ただ、結果が出ていない一方で、内容としては向上している。このポジティブな手ごたえを早く結果につなげなければ周囲からのプレッシャーが強くなり、すべてがネガティブになりかねない。その意味では今回の試合は大一番、分水嶺と言ってもいいだろう。ケガ人が少し増えていることから、ターンオーバーを行うのもギリギリな陣容という台所事情ではあるが、若手を中心にサブメンバーの出場へのモチベーションは高く、出場への飢えをポジティブなパワーに変える準備はできている。加入後公式戦の出場がないが、今回スタメンの可能性が高いと思われるGKの東 ジョンは「チーム全員で戦っている。流れを変えるために100%でプレーする。俺たちがやれば(勝てば)雰囲気は変わる」と言い、同じくスタメン候補の小林 岩魚は「勝つことが一番の薬。勝つことですべてが変わると思う。ここで勝てば(リーグ次節・)札幌戦につながる」と、出場への意欲はもちろん、勝利への渇望も強い。

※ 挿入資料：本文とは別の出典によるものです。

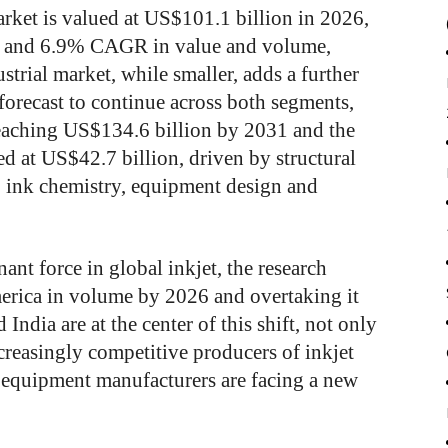
rket is valued at US$101.1 billion in 2026,
 and 6.9% CAGR in value and volume,
strial market, while smaller, adds a further
forecast to continue across both segments,
reaching US$134.6 billion by 2031 and the
ed at US$42.7 billion, driven by structural
, ink chemistry, equipment design and
ant force in global inkjet, the research
erica in volume by 2026 and overtaking it
India are at the center of this shift, not only
creasingly competitive producers of inkjet
equipment manufacturers are facing a new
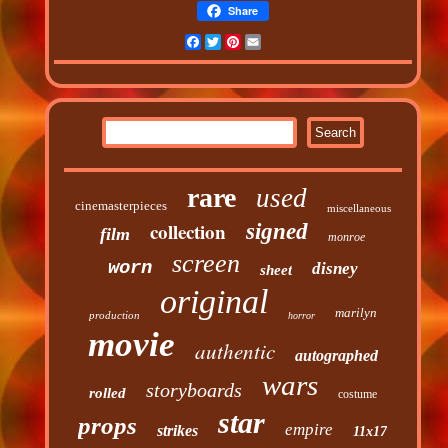
Share
Facebook
Twitter
Pinterest
Email
rare
used
cinemasterpieces
miscellaneous
collection
signed
film
monroe
screen
worn
disney
sheet
original
marilyn
production
horror
movie
authentic
autographed
wars
storyboards
rolled
costume
star
props
empire
strikes
11x17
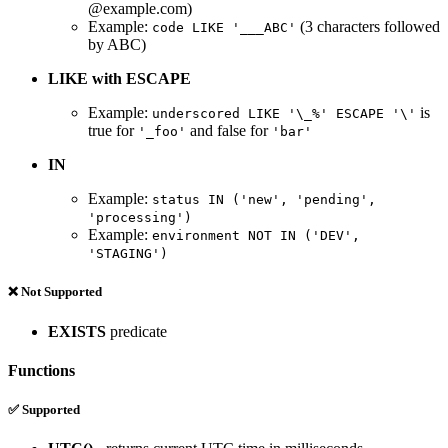
@example.com)
Example:
(3 characters followed
code LIKE '___ABC'
by ABC)
LIKE with ESCAPE
Example:
is
underscored LIKE '\_%' ESCAPE '\'
true for
and false for
'_foo'
'bar'
IN
Example:
status IN ('new', 'pending',
'processing')
Example:
environment NOT IN ('DEV',
'STAGING')
❌ Not Supported
EXISTS
predicate
Functions
✅ Supported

一方の藤枝は直近の第6節・大分戦、1点ビハインドの後半アディショナルタイムに中村 涼がゴールをこじ開け、引き分けに持ち込んだ。ただ、藤枝の須藤 大輔監督は、前述の甲府戦も、大分戦も、後半アディショナルタイムに追いついて引き分けに持ち込んだにもかかわらず、「勝点2を失った」と表現している。リーグ戦では直近5戦で2勝3分と負けなしだが、より高いレベルを目指しているからこその発言だろう。甲府との前回対戦時の反省を生かし、今度は勝利という満足いく結果を手にしたい。
前回対戦では、土壇場でのゴールで引き分けに終わった一戦。今度は決着がつくのか、注目の試合になる。